Sources : James Boswell et Edmond Malone, The life of Samuel Johnson : Second, Printed by Henry Baldwin, for Charles Dilly, in the Poultry, 1791

 

En bref, la commission gagna l'église, pénétra sous la crypte et somma l'Esprit de tenir sa promesse en frappant le cercueil, promesse qui avait été faite dans une séance préliminaire. Mais rien d'autre ne s'ensuivit que le silence le plus complet. On conclut donc à la fraude pure et simple. On organisa encore une ou deux autres séances, mais l'affaire tirait à sa fin, et il fut signifié à la petite Parsons qu'elle n'avait plus qu'une nuit, le 21 février, pour prouver son innocence, autrement, son père, sa mère et elle-même iraient tous à la prison de Newgate !

La séance finale eut lieu chez un certain Missiter, dans le quartier de Covent Garden, et, cette fois, il y eut des résultats positifs, mais peu convaincants : l'enfant qui était couchée fut surprise en train de se glisser hors du lit pour ramasser un morceau de bois avec lequel elle cognait ensuite sur un côté du lit ; les assistants admirent que les sons étaient différents des précédents : On en conclut qu'Elizabeth avait agi ainsi sous l'emprise de la terreur d'être emprisonnée.

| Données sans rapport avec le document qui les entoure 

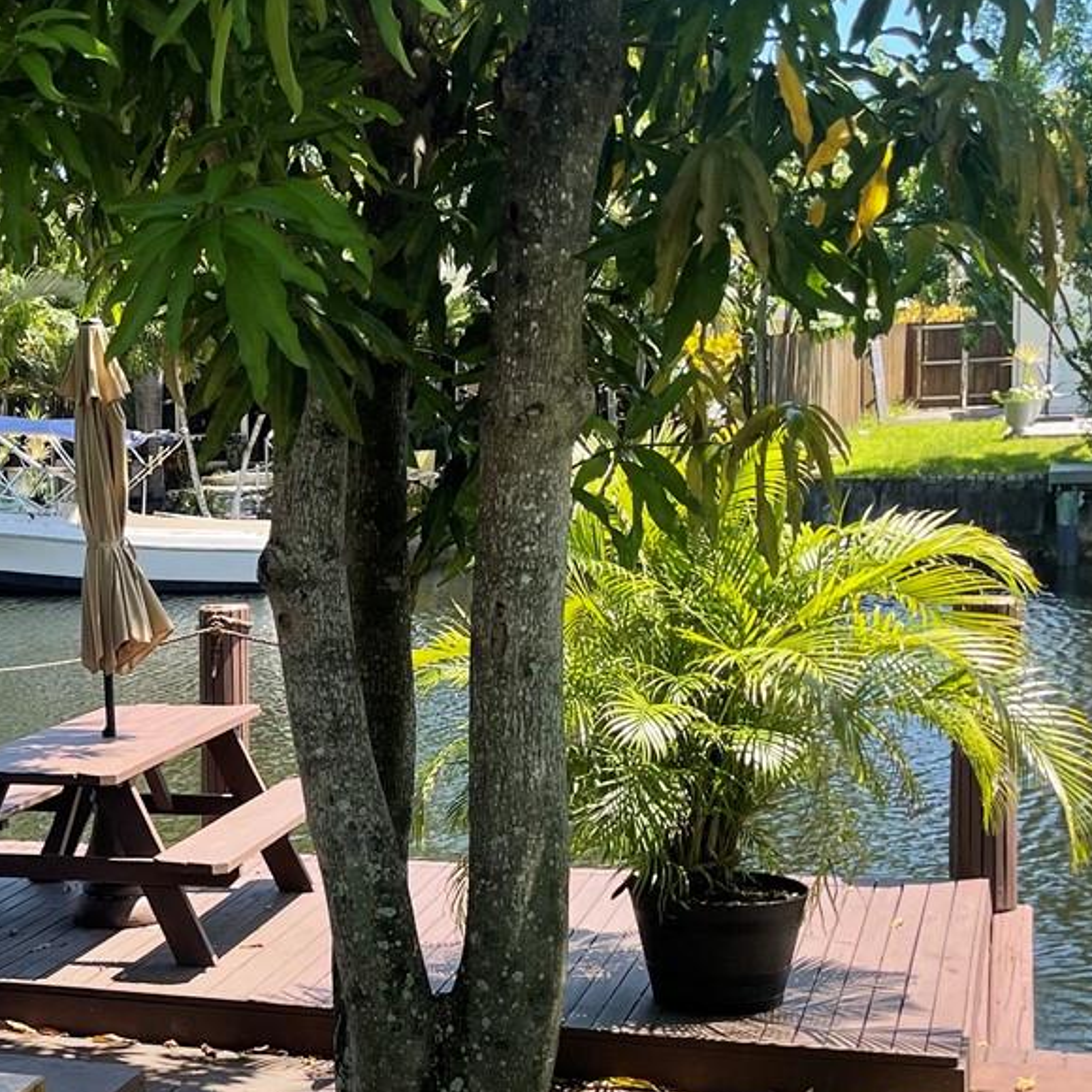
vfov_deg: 28.0
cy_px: 731
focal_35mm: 61
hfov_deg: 26.2
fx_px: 2177
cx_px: -75
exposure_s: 1/745
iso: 32
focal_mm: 5.1
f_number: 1.6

Ces événements tournaient en faveur de Kent. Les écrivains s'en mêlèrent. Un pamphlet d'Olivier Goldsmith et un poème de Charles Churchill plaidèrent pour son innocence. Jusqu'au célèbre acteur David Garrick qui créa, au théâtre de Drury Lane, une comédie sur le thème de « Fanny la Gratteuse » ! …

Enfin, le 10 juillet, l'épilogue de cette affaire vint devant un tribunal : les « conspirateurs», c'est-à-dire John Moore et le couple Parsons, y faisaient figure d'accusés. Après toute une journée de procès, ils furent déclarés coupables d'avoir voulu faire condamner à mort William Kent, en l'accusant faussement d'avoir empoisonné Françoise Lynes. Moore fut condamné à une lourde amende, Parsons à deux ans de prison et trois séances de pilori, et sa femme à une année de prison.

Elizabeth ne fut plus jamais hantée par son « fantôme ».